[EXERCISE OBJECTIVE] Nothing but the lines from the start of the entries below through the line containing "right front paw: (124, 356)" should appear in the answer, copied exactly and free of pictures.
────────────────────
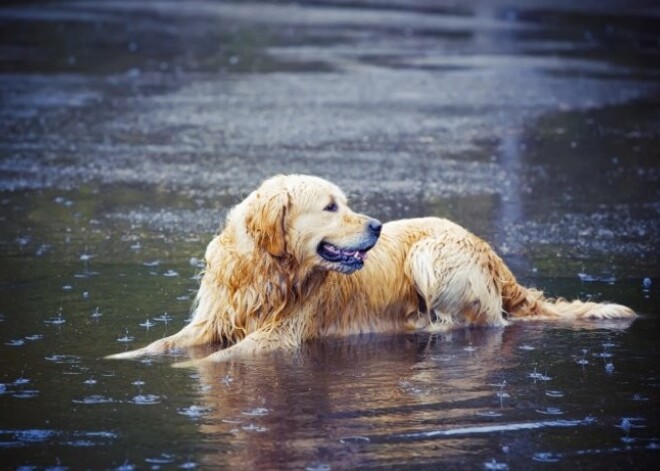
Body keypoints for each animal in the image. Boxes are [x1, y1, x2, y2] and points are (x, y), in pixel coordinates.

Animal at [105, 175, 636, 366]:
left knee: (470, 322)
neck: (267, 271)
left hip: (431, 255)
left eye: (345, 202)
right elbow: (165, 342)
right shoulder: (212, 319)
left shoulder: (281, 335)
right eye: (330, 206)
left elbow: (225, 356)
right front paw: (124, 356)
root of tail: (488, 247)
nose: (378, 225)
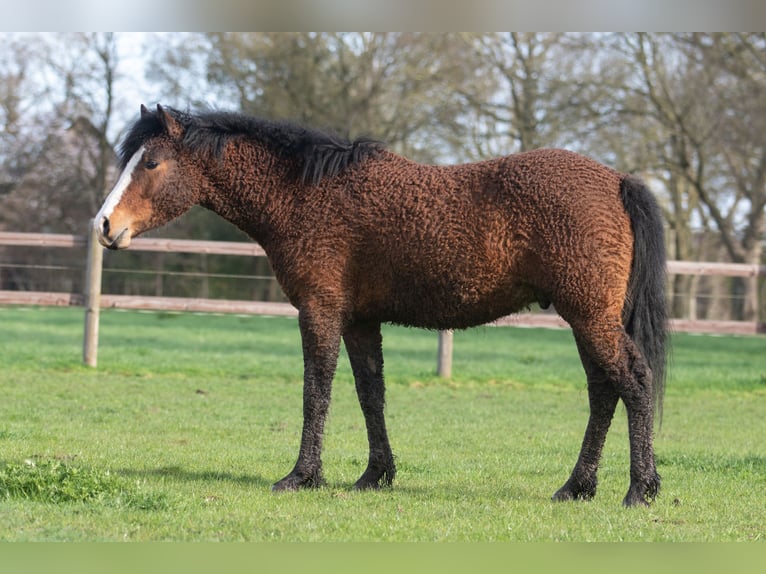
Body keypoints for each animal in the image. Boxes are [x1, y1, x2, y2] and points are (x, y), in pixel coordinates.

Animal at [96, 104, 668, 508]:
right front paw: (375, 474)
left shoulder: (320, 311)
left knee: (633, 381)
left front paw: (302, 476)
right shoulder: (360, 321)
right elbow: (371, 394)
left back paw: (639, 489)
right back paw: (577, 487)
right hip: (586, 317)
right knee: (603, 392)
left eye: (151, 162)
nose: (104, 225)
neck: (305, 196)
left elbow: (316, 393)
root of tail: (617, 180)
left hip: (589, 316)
────────────────────
[ANSWER TO THIS PROBLEM]
Body keypoints for each animal in the image. Boxes are [x1, y1, x2, y2] and points are (x, y), in pixel coordinates.

Animal at [105, 175, 636, 366]:
left knee: (470, 322)
neck: (267, 271)
left hip: (431, 255)
left eye: (345, 202)
right elbow: (165, 342)
right shoulder: (212, 319)
left shoulder: (281, 335)
right eye: (330, 206)
left elbow: (225, 356)
right front paw: (124, 356)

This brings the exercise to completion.